Beide Gärten hatten mir eine Menge beizubringen, und zwar, wie sich herausstellte, nicht nur in Bezug auf die Gartenarbeit. Ich kam nämlich sehr bald zu der Erkenntnis, dass ich das Gärtnern nicht richtig würde lernen können, bevor ich mich nicht über ein paar andere Dinge kundig gemacht hatte: über den Platz, der mir in der Natur zusteht (habe ich das Recht, dem Murmeltier den Garaus zu machen, weil es den ganzen Frühling hindurch meinen Gemüsegarten geplündert hat?); die etwas merkwürdige Einstellung zu Grund und Boden, die dem Amerikaner angeboren ist (woher kommt es, dass die Nachbarn ein derart leidenschaftliches Interesse für den Zustand meines Rasens entwickelt haben?); die problematischen Grenzen zwischen Natur und Kultur; und das Erlebnis des Ortes, die moralischen Fragen, die sich bei der Landschaftsgestaltung ergeben, sowie noch eine Reihe weiterer Probleme, auf die ich gar nicht vorbereitet war; ich wollte ja eigentlich nichts weiter, als irgendwann ein paar anständige Tomaten ernten. Es liegt vielleicht in meiner Natur, die Dinge unnötig kompliziert zu machen, nach großer Bedeutung in kleinen Dingen zu suchen, aber es war offenbar wirklich so, dass sich im Garten weit mehr abspielte, als ich erwartet hatte.
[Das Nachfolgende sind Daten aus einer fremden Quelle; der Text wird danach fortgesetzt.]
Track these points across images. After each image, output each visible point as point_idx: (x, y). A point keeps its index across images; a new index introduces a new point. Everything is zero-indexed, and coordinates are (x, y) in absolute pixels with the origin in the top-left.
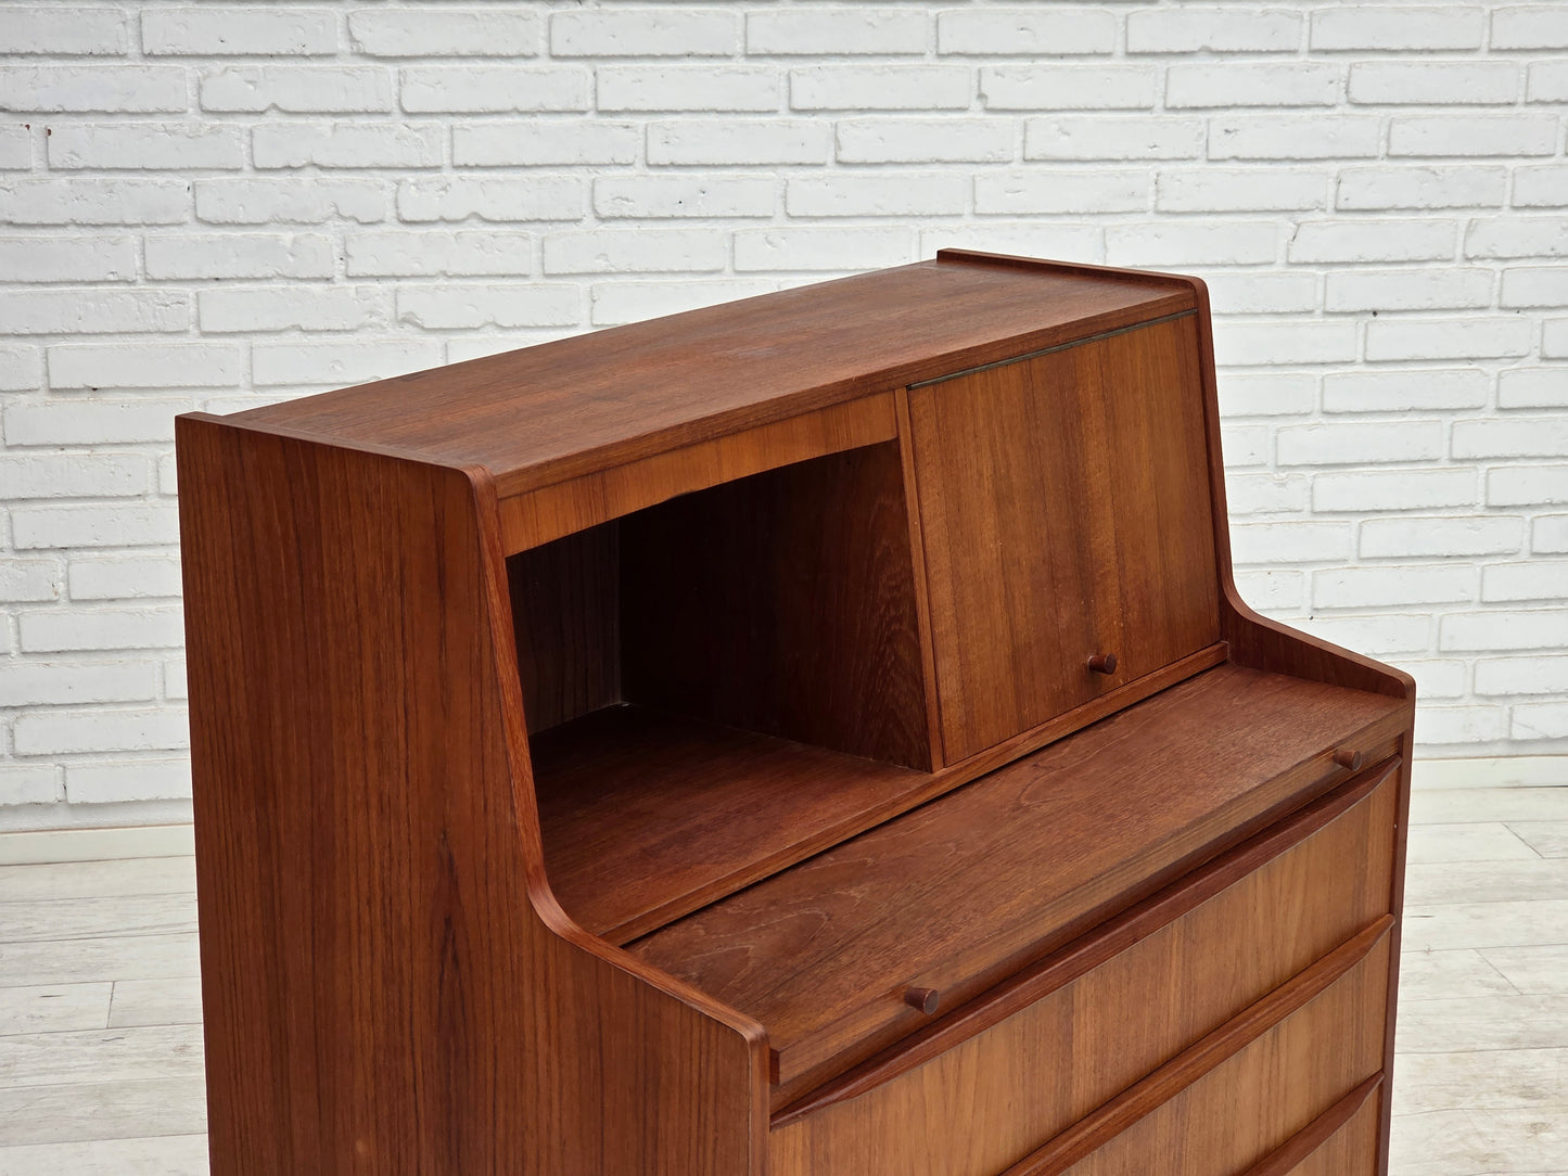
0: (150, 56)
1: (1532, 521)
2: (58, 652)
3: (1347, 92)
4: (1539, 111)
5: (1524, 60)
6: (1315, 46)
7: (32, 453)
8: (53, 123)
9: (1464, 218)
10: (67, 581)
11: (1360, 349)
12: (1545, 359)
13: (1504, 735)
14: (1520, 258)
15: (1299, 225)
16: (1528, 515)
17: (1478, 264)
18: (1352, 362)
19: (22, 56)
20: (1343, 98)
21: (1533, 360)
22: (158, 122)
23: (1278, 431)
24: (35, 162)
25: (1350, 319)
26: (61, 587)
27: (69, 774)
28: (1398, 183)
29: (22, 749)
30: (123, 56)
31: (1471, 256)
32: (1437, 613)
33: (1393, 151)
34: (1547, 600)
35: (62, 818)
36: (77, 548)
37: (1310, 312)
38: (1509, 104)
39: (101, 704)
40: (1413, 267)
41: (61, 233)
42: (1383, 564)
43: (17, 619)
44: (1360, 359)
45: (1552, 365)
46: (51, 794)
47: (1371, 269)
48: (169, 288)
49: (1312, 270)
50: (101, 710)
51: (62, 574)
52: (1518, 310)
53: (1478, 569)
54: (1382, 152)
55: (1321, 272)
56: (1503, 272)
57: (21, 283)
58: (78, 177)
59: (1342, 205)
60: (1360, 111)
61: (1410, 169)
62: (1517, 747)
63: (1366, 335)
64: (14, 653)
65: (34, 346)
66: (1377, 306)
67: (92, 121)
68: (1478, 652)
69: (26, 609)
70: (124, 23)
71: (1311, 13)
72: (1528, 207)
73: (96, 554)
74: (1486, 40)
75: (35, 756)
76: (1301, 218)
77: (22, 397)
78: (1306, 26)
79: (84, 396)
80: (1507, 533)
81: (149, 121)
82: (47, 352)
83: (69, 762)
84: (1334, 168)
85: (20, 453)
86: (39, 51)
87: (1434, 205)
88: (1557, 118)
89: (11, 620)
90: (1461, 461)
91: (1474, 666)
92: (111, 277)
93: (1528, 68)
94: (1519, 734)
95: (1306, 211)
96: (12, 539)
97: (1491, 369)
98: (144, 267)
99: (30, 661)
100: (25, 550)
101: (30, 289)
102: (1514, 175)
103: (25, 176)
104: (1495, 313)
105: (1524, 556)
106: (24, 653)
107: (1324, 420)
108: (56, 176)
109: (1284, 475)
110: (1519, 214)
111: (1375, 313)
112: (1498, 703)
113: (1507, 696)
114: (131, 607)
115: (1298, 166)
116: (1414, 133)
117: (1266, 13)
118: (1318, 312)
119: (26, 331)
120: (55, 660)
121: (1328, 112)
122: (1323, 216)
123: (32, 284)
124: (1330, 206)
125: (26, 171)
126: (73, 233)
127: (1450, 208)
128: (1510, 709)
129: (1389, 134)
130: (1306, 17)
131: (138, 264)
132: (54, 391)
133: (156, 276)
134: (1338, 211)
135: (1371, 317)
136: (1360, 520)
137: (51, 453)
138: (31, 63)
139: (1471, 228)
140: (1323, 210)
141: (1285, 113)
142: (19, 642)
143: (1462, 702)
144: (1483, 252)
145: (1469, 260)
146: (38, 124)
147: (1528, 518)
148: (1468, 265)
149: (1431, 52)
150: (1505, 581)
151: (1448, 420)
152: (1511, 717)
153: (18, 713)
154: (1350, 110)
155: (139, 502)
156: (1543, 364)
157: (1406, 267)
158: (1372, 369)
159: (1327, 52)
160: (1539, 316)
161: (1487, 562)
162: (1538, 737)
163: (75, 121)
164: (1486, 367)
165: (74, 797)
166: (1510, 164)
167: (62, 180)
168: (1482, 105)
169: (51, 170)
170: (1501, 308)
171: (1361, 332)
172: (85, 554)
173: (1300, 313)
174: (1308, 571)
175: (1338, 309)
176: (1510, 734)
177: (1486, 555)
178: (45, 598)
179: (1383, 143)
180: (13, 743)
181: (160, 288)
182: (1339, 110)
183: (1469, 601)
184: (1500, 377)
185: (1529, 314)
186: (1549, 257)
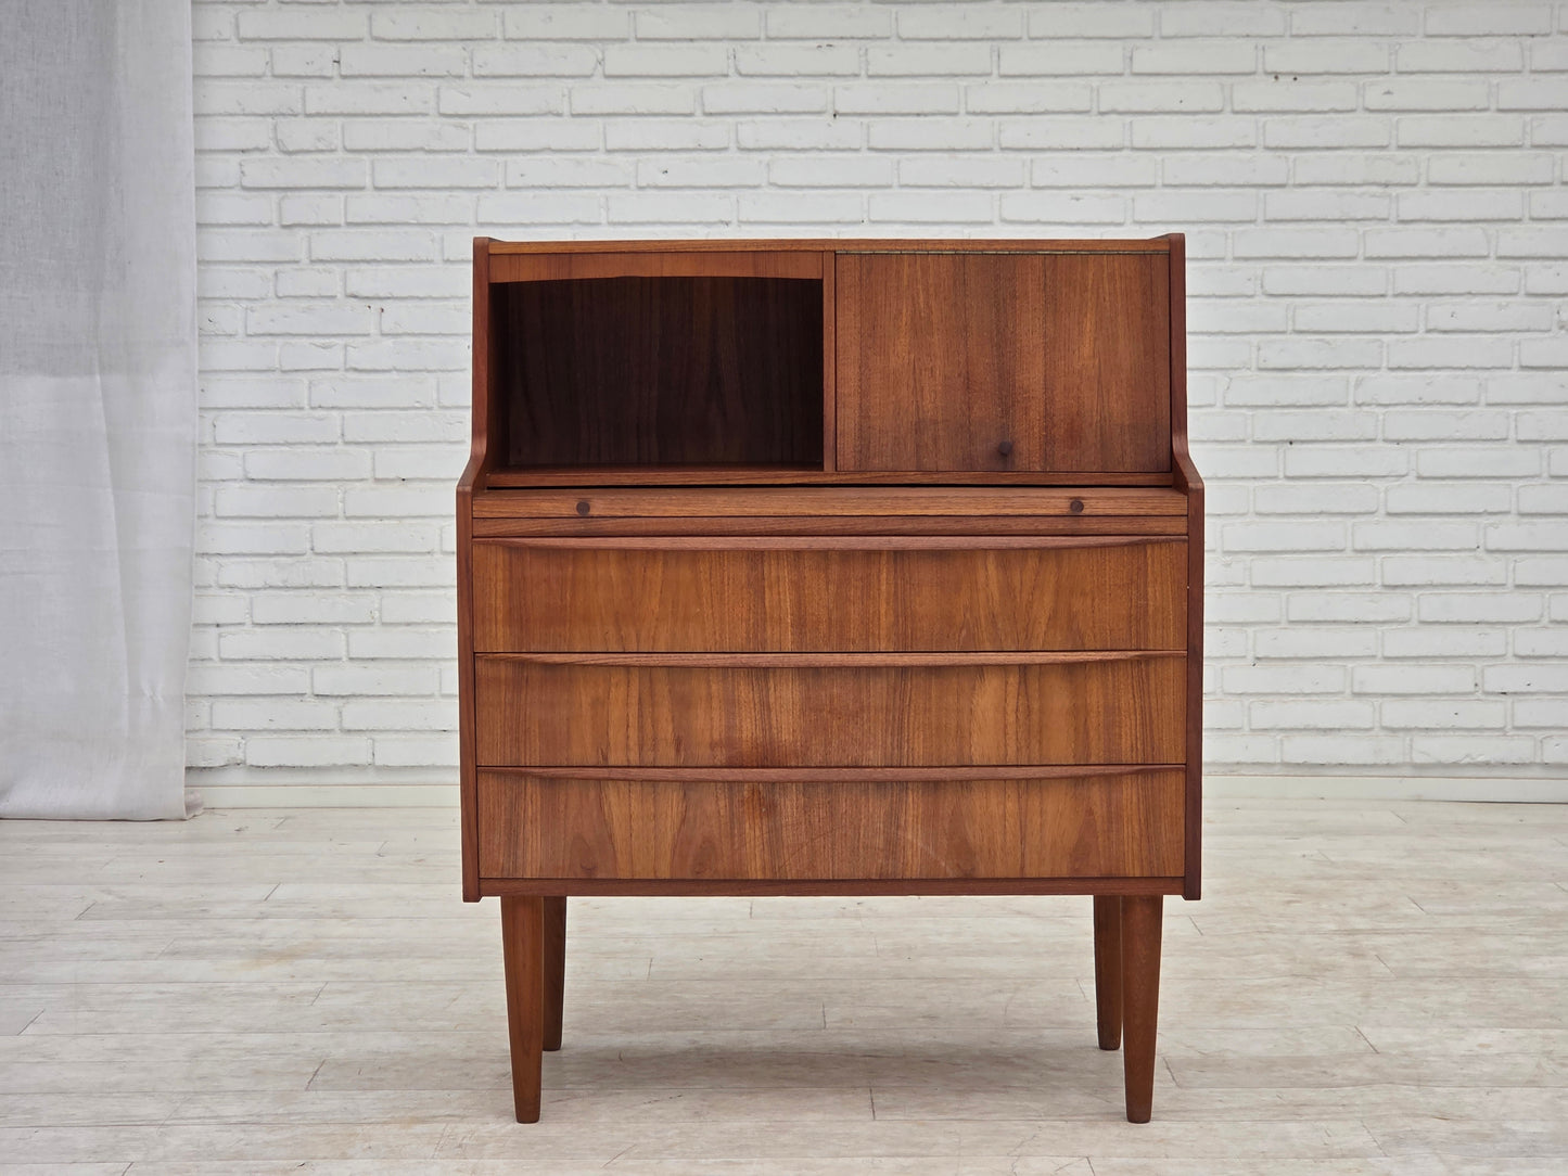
0: (448, 261)
1: (1418, 598)
2: (372, 659)
3: (1262, 287)
4: (1403, 301)
5: (1391, 265)
6: (1237, 255)
7: (362, 522)
8: (385, 304)
9: (1354, 375)
10: (380, 611)
11: (1281, 468)
12: (1420, 478)
13: (1408, 760)
14: (1396, 405)
15: (1231, 379)
16: (1415, 593)
17: (1365, 409)
18: (1275, 478)
19: (368, 262)
20: (1259, 291)
21: (1412, 478)
22: (451, 303)
23: (1223, 526)
24: (373, 330)
25: (1274, 447)
26: (377, 615)
27: (377, 744)
28: (1303, 351)
29: (347, 725)
30: (431, 262)
31: (1359, 402)
32: (1350, 665)
33: (1298, 327)
34: (1434, 658)
35: (371, 777)
36: (388, 588)
37: (1243, 441)
38: (1382, 296)
39: (399, 696)
40: (1317, 410)
41: (387, 376)
42: (1307, 626)
43: (347, 636)
44: (1281, 475)
45: (1425, 482)
46: (364, 759)
47: (1286, 411)
48: (454, 412)
49: (1244, 411)
50: (399, 700)
51: (376, 606)
52: (1398, 442)
53: (1380, 633)
54: (1290, 328)
55: (1249, 413)
56: (1384, 414)
57: (360, 408)
58: (399, 339)
59: (1263, 365)
60: (1272, 300)
61: (1310, 340)
62: (1421, 769)
63: (1285, 457)
64: (345, 659)
65: (366, 450)
66: (1293, 438)
67: (410, 304)
68: (1384, 695)
69: (353, 629)
70: (432, 241)
71: (1233, 233)
72: (1399, 368)
73: (399, 592)
74: (1361, 252)
75: (355, 731)
76: (1233, 374)
77: (357, 484)
78: (1230, 241)
79: (397, 484)
80: (1399, 605)
81: (446, 303)
82: (374, 454)
83: (377, 736)
84: (1255, 339)
85: (354, 522)
86: (379, 258)
87: (1329, 366)
88: (1419, 306)
89: (343, 637)
90: (1362, 551)
91: (1380, 706)
92: (417, 405)
93: (1394, 270)
94: (1419, 759)
95: (1236, 369)
96: (346, 580)
97: (1380, 484)
98: (438, 399)
99: (356, 664)
100: (355, 588)
101: (364, 412)
102: (1388, 346)
103: (365, 339)
104: (1382, 444)
105: (1414, 623)
106: (351, 659)
107: (1257, 519)
108: (385, 338)
109: (1228, 558)
110: (1394, 374)
111: (1291, 443)
112: (1401, 734)
113: (1407, 730)
114: (422, 629)
115: (1229, 338)
116: (1313, 314)
117: (1200, 232)
118: (1249, 441)
119: (361, 440)
120: (371, 665)
121: (1249, 300)
122: (1249, 373)
123: (367, 409)
124: (1254, 366)
125: (365, 335)
126: (394, 375)
127: (1341, 368)
128: (1411, 740)
129: (1294, 316)
130: (1230, 235)
131: (435, 396)
132: (377, 480)
133: (447, 404)
134: (1260, 369)
135: (1289, 445)
136: (1288, 593)
137: (373, 522)
138: (373, 267)
139: (1359, 383)
140: (1249, 369)
141: (1218, 301)
142: (348, 651)
143: (1372, 733)
144: (1368, 400)
145: (1359, 405)
146: (376, 305)
147: (1415, 596)
148: (1358, 409)
149: (1322, 259)
150: (1398, 642)
151: (1350, 521)
152: (1411, 746)
153: (344, 701)
154: (1265, 299)
155: (429, 557)
156: (1419, 482)
157: (1311, 410)
158: (1292, 483)
159: (1246, 259)
160: (1414, 447)
161: (1385, 627)
162: (1433, 761)
163: (398, 303)
164: (1376, 483)
165: (378, 762)
166: (1385, 338)
167: (389, 342)
168: (1362, 296)
169: (383, 335)
170: (1385, 441)
171: (1281, 456)
172: (393, 592)
173: (1235, 441)
174: (1250, 630)
175: (1263, 439)
176: (1411, 758)
177: (1384, 622)
178: (366, 621)
179: (1290, 323)
180: (341, 722)
181: (448, 413)
182: (1257, 299)
183: (1374, 657)
184: (1387, 490)
185: (1406, 445)
186: (1419, 404)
Ich begann mit dem Gärtnern aus den gleichen Gründen wie die meisten Leute: weil man Befriedigung spürt, wenn man die Karotten büschelweise aus dem eigenen Grund und Boden zieht; weil man den Wunsch hat, ein Stück Land einladender oder fruchtbarer zu machen; weil man einen Ort aus der frühen Kindheitserinnerung unbedingt wiederherstellen möchte und weil man sich schlicht und ergreifend dagegen wehren muss, dass der Wald das eigene Haus verschlingt. Bevor meine Frau und ich im Jahr 1983 unseren ersten Wohnsitz kauften – ein kleines Stück einer verlassenen Milchfarm auf der östlichen Talseite des Housatonic Rivers –, hatten wir einige Zeit in Manhattan gelebt, in einem Appartement, das pro Tag ungefähr 90 Minuten Sonnenlicht abbekam. Die Aussicht, ein paar Blumen und etwas Gemüse anzubauen, kam uns geradezu exotisch vor. Und da war auch die Sache mit dem Wald, der tatsächlich immer näher heranrückte und unser Haus zu vereinnahmen drohte. Es war ein kleines Cottage im Cape-Cod-Stil, zusammengezimmert aus Fertigbauteilen der Kette Sears, Roebuck. Irgendetwas musste ich tun – entweder den unkrautüberwachsenen Bereich, der unter der Bezeichnung »Rasen« lief, mähen oder einen richtigen Garten anlegen –, wenn ich den Wald in Schach halten wollte.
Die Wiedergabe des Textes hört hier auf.